The data below holds the lines to copy: everything from the line containing "#9edaff; stroke-width: 5" to the line containing "#ffc147; stroke-width: 26", both ends included, set down exactly.

----------------------------------------

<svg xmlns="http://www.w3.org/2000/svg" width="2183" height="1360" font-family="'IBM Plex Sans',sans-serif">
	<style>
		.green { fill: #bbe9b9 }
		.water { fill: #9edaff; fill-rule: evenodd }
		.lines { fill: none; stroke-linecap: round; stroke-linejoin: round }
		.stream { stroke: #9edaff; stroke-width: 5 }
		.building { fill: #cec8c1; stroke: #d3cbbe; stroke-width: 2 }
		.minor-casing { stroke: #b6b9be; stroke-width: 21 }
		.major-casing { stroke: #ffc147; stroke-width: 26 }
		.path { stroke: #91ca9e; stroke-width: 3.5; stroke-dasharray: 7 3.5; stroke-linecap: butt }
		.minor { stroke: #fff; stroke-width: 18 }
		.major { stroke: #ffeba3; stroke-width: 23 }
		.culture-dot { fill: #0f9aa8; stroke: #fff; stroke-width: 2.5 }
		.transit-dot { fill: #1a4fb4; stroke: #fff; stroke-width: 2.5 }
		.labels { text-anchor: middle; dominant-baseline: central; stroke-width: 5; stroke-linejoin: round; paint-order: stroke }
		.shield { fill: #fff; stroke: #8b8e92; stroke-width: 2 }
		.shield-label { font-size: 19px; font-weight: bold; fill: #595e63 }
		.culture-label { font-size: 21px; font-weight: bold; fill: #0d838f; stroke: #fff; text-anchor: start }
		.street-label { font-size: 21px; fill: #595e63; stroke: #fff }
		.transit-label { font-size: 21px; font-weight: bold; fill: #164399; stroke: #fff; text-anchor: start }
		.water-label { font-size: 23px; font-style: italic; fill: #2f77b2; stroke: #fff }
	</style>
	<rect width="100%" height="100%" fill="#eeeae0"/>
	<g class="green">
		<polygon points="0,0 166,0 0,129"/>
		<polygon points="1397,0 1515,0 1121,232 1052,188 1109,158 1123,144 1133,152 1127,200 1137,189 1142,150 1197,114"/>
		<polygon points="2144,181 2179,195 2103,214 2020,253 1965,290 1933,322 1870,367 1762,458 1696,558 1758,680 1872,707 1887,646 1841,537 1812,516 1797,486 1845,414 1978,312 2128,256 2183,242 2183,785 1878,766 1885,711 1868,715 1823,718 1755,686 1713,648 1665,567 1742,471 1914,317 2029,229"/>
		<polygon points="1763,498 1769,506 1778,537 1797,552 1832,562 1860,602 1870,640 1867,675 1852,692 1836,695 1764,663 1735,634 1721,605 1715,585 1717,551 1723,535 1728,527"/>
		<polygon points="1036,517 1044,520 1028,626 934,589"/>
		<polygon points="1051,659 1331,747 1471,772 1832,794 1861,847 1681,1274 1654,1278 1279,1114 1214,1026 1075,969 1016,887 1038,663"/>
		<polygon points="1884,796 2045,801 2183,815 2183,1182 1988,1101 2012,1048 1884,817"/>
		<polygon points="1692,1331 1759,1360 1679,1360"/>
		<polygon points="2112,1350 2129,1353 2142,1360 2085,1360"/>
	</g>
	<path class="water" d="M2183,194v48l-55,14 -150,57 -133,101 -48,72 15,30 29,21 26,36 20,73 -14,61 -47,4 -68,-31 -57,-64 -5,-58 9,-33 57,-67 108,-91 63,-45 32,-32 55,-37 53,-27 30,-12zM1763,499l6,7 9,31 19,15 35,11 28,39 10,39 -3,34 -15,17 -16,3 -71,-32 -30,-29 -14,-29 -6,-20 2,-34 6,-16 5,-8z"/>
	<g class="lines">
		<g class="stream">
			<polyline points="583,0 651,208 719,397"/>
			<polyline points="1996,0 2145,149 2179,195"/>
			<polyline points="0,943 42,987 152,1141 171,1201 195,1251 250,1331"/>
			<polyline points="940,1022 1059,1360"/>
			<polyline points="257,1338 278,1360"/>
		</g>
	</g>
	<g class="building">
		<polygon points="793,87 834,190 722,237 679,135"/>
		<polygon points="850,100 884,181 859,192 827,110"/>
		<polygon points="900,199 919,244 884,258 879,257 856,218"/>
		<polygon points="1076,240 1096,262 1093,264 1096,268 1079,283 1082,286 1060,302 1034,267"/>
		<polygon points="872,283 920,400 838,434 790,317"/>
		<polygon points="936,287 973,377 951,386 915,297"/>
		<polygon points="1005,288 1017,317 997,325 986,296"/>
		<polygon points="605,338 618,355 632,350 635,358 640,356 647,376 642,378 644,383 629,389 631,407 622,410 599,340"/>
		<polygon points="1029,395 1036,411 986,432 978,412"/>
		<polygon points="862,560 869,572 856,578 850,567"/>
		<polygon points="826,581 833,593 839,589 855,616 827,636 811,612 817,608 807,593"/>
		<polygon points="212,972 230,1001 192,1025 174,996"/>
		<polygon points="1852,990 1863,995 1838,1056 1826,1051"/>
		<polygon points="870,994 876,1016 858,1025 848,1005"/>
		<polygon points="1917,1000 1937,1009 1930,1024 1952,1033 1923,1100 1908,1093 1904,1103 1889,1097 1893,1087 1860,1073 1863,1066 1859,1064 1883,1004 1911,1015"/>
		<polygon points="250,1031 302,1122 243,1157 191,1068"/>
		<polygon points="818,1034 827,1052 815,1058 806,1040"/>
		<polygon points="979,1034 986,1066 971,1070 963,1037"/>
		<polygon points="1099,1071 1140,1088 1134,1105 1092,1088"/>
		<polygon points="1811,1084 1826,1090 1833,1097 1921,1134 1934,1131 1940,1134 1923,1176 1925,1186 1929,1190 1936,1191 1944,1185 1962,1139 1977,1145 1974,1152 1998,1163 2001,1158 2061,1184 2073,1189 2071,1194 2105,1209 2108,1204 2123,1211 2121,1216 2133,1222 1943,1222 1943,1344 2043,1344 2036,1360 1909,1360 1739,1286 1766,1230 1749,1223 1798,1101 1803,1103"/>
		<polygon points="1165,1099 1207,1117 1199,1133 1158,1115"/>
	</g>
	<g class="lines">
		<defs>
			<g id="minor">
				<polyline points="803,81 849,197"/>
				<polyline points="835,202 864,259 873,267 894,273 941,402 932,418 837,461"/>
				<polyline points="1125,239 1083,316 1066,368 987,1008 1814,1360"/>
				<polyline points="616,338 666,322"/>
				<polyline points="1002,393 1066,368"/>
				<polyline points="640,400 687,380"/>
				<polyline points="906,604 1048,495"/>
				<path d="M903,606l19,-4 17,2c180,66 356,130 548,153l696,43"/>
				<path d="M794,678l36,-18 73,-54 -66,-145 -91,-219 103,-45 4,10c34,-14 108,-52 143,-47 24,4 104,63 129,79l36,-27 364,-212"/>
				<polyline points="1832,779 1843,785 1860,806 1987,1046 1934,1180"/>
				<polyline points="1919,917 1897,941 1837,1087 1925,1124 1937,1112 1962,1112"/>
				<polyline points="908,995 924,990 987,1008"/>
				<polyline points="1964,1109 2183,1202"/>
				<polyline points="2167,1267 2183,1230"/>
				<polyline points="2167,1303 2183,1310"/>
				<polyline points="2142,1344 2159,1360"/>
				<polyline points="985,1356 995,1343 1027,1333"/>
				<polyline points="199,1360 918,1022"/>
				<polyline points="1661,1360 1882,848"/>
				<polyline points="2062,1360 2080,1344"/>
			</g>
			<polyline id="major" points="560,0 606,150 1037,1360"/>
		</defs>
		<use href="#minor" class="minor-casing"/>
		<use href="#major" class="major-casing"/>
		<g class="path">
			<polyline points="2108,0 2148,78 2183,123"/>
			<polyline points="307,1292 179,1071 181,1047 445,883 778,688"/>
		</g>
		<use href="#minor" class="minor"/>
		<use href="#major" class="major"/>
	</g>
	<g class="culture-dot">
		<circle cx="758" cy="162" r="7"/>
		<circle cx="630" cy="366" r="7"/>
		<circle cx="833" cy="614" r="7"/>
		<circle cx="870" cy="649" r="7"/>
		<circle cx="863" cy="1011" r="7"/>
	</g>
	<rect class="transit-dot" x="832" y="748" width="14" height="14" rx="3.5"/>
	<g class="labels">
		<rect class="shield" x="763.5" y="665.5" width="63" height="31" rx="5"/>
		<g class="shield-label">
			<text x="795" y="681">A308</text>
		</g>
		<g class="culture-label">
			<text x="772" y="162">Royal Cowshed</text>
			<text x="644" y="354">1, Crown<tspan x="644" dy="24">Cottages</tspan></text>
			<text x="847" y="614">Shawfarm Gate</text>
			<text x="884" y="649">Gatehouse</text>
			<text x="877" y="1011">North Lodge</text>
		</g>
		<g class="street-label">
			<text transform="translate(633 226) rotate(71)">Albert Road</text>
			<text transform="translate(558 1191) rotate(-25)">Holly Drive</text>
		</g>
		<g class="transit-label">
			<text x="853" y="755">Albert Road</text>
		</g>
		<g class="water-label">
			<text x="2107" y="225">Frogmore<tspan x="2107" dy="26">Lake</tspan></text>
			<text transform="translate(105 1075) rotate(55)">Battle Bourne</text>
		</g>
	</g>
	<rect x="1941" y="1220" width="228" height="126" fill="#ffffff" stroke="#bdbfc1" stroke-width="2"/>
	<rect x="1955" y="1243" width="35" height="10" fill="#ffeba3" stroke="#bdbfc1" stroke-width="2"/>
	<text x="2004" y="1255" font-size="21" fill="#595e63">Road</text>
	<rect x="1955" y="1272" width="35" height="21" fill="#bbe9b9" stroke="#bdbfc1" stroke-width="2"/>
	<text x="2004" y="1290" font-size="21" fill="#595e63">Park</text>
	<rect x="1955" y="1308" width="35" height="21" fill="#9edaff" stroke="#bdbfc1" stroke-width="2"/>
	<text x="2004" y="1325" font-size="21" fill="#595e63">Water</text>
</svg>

----------------------------------------

- [YOUR SOLUTION]:
		.stream { stroke: #9edaff; stroke-width: 5 }
		.building { fill: #cec8c1; stroke: #d3cbbe; stroke-width: 2 }
		.minor-casing { stroke: #b6b9be; stroke-width: 21 }
		.major-casing { stroke: #ffc147; stroke-width: 26 }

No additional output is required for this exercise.